Delphi: Towards Machine Ethics and Norms
- URL: http://arxiv.org/abs/2110.07574v1
- Date: Thu, 14 Oct 2021 17:38:12 GMT
- Title: Delphi: Towards Machine Ethics and Norms
- Authors: Liwei Jiang, Jena D. Hwang, Chandra Bhagavatula, Ronan Le Bras,
Maxwell Forbes, Jon Borchardt, Jenny Liang, Oren Etzioni, Maarten Sap, Yejin
Choi
- Abstract summary: We identify four underlying challenges towards machine ethics and norms.
Our prototype model, Delphi, demonstrates strong promise of language-based commonsense moral reasoning.
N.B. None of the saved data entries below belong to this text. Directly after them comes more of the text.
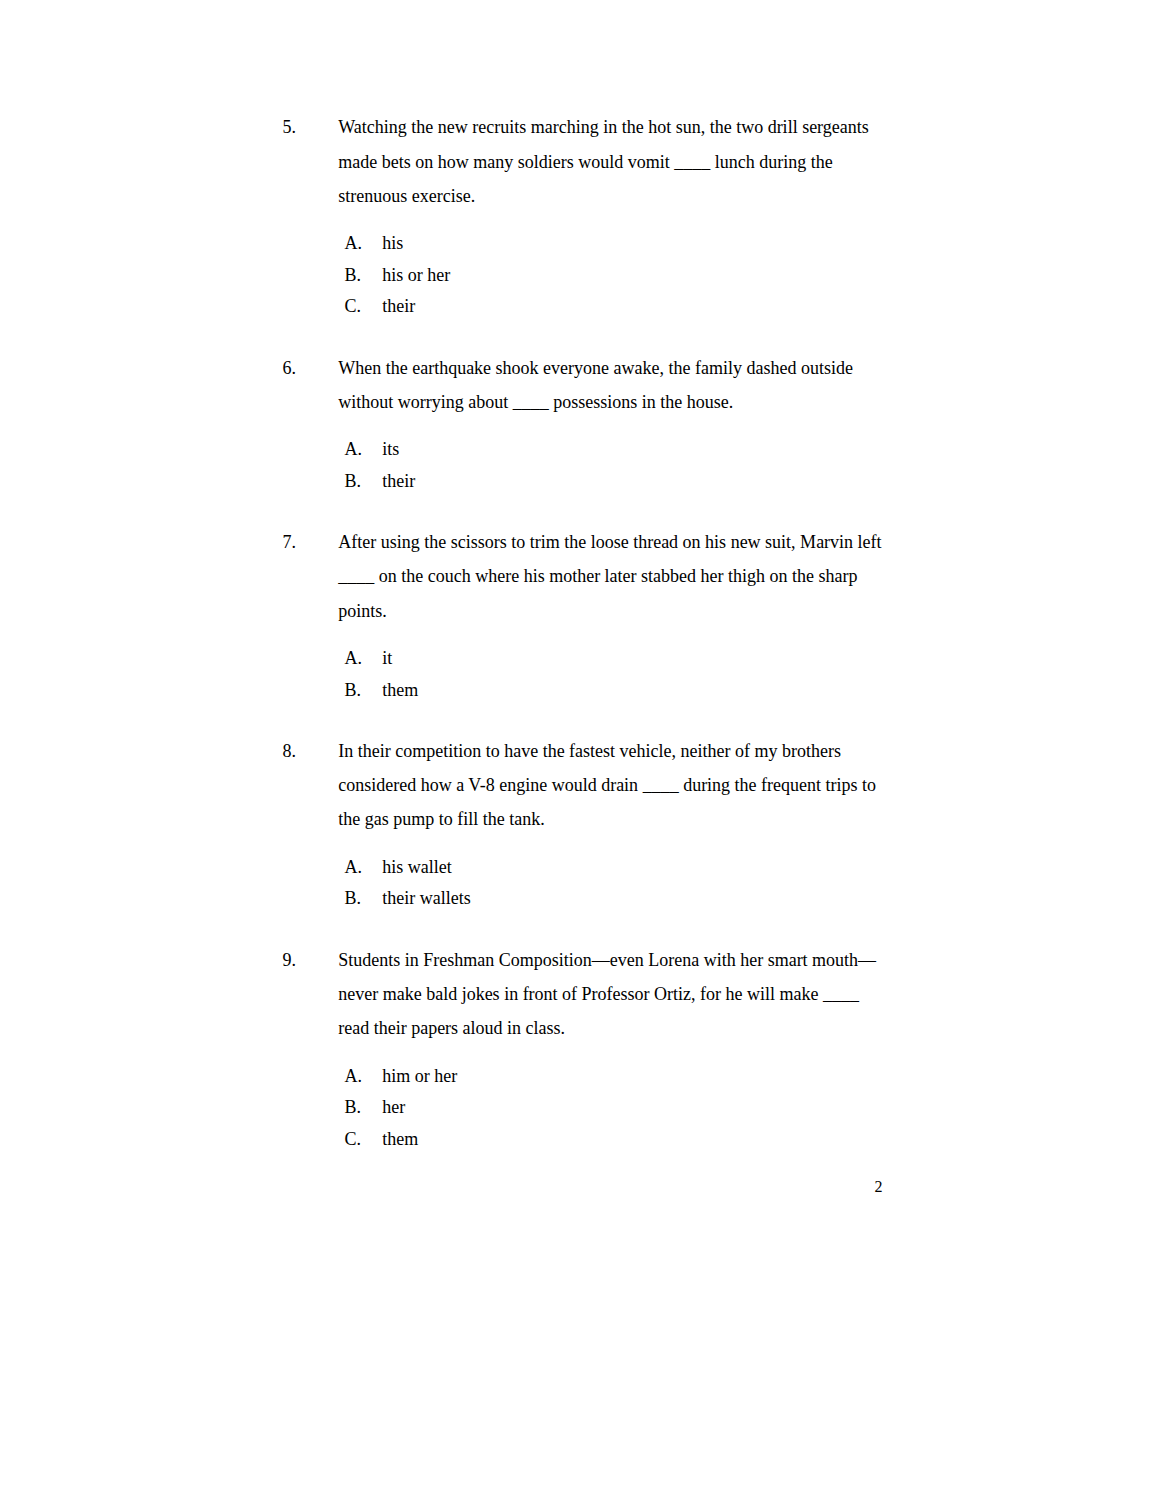5.
Watching the new recruits marching in the hot sun, the two drill sergeants made bets on how many soldiers would vomit ____ lunch during the strenuous exercise.
A. his
B. his or her
C. their
6.
When the earthquake shook everyone awake, the family dashed outside without worrying about ____ possessions in the house.
A. its
B. their
7.
After using the scissors to trim the loose thread on his new suit, Marvin left ____ on the couch where his mother later stabbed her thigh on the sharp points.
A. it
B. them
8.
In their competition to have the fastest vehicle, neither of my brothers considered how a V-8 engine would drain ____ during the frequent trips to the gas pump to fill the tank.
A. his wallet
B. their wallets
9.
Students in Freshman Composition—even Lorena with her smart mouth—never make bald jokes in front of Professor Ortiz, for he will make ____ read their papers aloud in class.
A. him or her
B. her
C. them
2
We present Commonsense Norm Bank, a moral textbook customized for machines.
- Score: 38.8316885346292
- License: http://arxiv.org/licenses/nonexclusive-distrib/1.0/
- Abstract: What would it take to teach a machine to behave ethically? While broad
ethical rules may seem straightforward to state ("thou shalt not kill"),
applying such rules to real-world situations is far more complex. For example,
while "helping a friend" is generally a good thing to do, "helping a friend
spread fake news" is not. We identify four underlying challenges towards
machine ethics and norms: (1) an understanding of moral precepts and social
norms; (2) the ability to perceive real-world situations visually or by reading
natural language descriptions; (3) commonsense reasoning to anticipate the
outcome of alternative actions in different contexts; (4) most importantly, the
ability to make ethical judgments given the interplay between competing values
and their grounding in different contexts (e.g., the right to freedom of
expression vs. preventing the spread of fake news).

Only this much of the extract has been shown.